Into The Blue: Cherenkov Radiation. 


Blue glow of Cherenkov radiation around the core of the Advanced Test Reactor at Idaho National Laboratory
Credit: Idaho National Laboratory.
Public Domain, via Wikimedia Commons


Can you guess what you're seeing? Warp Drive? AMPS — Anti-Matter Propulsion System? Dark Matter Drive — it has to be. Nope. You're getting closer. What you see here seems to be future tech. At some point, it was. Not anymore. This is very much real. 


You're looking at the heart of a nuclear reactor; in this case, the core of the Advanced Test Reactor (ATR) at Idaho National Laboratory, Idaho, USA. See how it's so blue everywhere? That's Cherenkov Radiation, the unmistakable sign that the nuclear reactor is at full power. 
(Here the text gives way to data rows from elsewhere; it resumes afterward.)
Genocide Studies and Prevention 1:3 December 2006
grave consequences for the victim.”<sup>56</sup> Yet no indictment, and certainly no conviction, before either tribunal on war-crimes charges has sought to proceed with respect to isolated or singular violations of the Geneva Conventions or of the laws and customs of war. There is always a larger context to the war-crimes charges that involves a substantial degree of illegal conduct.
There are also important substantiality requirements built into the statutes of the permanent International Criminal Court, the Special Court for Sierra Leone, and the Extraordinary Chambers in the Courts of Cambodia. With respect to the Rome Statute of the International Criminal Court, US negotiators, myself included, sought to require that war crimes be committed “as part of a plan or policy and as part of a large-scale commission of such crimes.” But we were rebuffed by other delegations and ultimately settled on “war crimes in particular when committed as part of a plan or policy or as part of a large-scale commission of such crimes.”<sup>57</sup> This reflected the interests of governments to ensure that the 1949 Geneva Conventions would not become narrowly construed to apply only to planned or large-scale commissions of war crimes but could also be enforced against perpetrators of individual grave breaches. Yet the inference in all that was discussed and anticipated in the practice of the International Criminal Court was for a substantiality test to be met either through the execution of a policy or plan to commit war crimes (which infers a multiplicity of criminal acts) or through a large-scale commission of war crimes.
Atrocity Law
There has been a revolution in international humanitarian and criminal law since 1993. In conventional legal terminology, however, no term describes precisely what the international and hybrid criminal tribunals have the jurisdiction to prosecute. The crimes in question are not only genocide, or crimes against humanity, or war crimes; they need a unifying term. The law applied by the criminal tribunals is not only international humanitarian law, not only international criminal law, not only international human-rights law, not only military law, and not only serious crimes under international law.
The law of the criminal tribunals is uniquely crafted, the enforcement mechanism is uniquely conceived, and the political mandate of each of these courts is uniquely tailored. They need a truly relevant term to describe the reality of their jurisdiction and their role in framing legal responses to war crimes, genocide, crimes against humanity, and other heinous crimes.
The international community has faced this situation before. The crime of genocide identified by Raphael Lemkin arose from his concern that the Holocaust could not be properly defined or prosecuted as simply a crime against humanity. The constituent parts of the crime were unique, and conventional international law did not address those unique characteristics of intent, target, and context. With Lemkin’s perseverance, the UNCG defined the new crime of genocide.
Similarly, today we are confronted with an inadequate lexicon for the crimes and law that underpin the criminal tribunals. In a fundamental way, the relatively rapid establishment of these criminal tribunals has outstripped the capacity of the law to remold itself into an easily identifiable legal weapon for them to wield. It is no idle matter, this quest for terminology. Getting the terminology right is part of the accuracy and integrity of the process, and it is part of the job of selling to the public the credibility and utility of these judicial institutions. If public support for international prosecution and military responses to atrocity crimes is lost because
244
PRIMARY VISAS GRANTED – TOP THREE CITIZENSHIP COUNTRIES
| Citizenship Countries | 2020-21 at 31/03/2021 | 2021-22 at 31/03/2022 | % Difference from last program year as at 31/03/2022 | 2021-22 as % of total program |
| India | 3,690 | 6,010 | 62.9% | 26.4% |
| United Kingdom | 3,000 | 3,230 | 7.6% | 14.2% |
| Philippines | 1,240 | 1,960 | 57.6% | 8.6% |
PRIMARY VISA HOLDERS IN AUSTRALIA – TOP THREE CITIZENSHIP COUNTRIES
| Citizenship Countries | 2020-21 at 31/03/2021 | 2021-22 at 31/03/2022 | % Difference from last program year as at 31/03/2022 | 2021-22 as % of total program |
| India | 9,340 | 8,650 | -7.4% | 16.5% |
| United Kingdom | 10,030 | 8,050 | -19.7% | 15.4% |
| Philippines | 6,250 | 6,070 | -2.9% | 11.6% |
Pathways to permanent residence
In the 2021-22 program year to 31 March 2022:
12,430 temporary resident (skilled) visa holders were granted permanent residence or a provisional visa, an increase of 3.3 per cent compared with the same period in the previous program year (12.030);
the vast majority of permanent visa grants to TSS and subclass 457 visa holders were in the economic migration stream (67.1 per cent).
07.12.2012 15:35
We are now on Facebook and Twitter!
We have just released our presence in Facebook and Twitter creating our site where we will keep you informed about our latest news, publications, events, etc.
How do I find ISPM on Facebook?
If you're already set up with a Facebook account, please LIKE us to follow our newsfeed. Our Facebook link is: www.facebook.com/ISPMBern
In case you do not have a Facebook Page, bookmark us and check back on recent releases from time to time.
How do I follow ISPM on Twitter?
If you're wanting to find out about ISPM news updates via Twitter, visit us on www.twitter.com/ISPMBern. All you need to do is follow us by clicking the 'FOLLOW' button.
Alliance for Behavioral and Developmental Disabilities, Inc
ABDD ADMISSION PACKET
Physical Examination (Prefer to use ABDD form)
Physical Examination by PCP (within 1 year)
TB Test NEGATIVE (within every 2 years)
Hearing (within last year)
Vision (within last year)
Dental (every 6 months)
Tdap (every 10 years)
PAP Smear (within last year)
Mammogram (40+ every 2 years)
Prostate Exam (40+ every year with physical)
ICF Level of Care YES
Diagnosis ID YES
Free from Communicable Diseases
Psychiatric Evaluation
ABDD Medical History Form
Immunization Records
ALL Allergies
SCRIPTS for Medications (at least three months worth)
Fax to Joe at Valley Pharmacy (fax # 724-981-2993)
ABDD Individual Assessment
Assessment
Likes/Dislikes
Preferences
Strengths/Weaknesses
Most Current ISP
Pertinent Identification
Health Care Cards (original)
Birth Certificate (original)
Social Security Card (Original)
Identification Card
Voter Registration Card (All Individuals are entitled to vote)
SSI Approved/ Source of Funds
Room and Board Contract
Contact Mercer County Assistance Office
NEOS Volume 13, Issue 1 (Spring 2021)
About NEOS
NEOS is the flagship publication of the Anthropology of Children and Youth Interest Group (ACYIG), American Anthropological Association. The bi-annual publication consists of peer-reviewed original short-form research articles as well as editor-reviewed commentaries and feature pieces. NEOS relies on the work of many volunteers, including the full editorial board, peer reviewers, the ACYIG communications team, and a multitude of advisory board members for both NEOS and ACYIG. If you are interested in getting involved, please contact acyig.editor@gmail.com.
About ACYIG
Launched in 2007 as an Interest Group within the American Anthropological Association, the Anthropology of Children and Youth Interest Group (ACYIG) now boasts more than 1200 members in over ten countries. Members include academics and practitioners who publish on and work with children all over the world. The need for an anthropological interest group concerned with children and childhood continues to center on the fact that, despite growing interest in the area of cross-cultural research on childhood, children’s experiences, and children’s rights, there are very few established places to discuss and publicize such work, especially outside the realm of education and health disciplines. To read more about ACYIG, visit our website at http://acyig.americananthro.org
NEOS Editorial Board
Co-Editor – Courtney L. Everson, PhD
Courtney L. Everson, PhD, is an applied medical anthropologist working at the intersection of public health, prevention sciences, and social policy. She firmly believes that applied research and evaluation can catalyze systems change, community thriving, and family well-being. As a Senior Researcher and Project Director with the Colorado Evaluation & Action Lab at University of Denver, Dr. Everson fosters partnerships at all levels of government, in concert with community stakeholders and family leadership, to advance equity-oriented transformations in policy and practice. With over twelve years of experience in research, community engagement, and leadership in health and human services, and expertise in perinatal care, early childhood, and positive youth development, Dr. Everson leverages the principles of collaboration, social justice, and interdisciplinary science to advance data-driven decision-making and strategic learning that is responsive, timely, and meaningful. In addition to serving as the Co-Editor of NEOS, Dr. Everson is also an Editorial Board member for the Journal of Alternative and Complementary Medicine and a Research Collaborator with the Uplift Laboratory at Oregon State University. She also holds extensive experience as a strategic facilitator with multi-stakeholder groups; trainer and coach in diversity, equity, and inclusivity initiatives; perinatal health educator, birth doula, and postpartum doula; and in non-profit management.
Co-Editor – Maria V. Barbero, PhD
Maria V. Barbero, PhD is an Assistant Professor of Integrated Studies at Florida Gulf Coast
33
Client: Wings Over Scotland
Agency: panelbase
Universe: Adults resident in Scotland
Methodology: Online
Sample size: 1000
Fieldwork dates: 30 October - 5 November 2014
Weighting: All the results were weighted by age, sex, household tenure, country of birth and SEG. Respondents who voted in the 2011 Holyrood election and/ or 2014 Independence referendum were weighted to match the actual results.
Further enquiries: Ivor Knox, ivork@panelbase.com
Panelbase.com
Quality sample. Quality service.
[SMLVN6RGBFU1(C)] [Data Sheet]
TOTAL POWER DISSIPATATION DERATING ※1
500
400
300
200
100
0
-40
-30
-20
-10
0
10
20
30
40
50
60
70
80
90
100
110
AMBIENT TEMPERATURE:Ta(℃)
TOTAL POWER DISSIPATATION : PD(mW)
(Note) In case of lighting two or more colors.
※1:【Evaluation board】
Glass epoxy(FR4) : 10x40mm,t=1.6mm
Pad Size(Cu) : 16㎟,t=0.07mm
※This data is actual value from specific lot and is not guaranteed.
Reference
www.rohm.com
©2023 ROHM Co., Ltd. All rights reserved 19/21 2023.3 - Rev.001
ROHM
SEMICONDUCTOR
Unlike a commercial nuclear reactor (used for electric power generation), whose core is sealed shut, the ATR, a small-scale research reactor, involves an open-pool construction. In open-pool reactors, the reactor core, the central hub of all activity (literally), is kept underwater. Just like that. Owing to its certain peculiar properties, water happens to be the most efficient shield against ionizing radiation. Not only that, in these types of reactors, water also serves as a coolant to keep the heat of reactions in check and control the fission of uranium. A nuclear reactor is powered up in stages. In the beginning, a faintly (of a Prussian shade) bluish glow lights up below deck — that's when you know that atoms have started to split. At full power, the faint luminance transitions into an intense shade of brilliant blue (sometimes violet). This is Cherenkov radiation, named after its discoverer and winner of the 1958 Nobel Prize in Physics for the same, Pavel Cherenkov. 


Cherenkov radiation is analogous to a sonic boom. When an aircraft breaks through the sound barrier, cruising faster at 343 meters per second (1234 kilometers per hour or 767 miles per hour) — the speed of sound in air, an ear-piercing noise, a boom trails along the receding aircraft. At the same time, a white skirt (air condensing into water droplets) drapes the aircraft's stern. The speed of light is a constant in vacuum, 300,000 km/s or 186,000 miles per second. In water, light slows down to 75% of its maximum speed. Protons and electrons — necessary by-products of nuclear fission, when they don't slow down much, end up traveling faster than the speed of light in water. Mimicking a supersonic aircraft carrier, these charged particles set off a shockwave. Cherenkov radiation is a shockwave of light!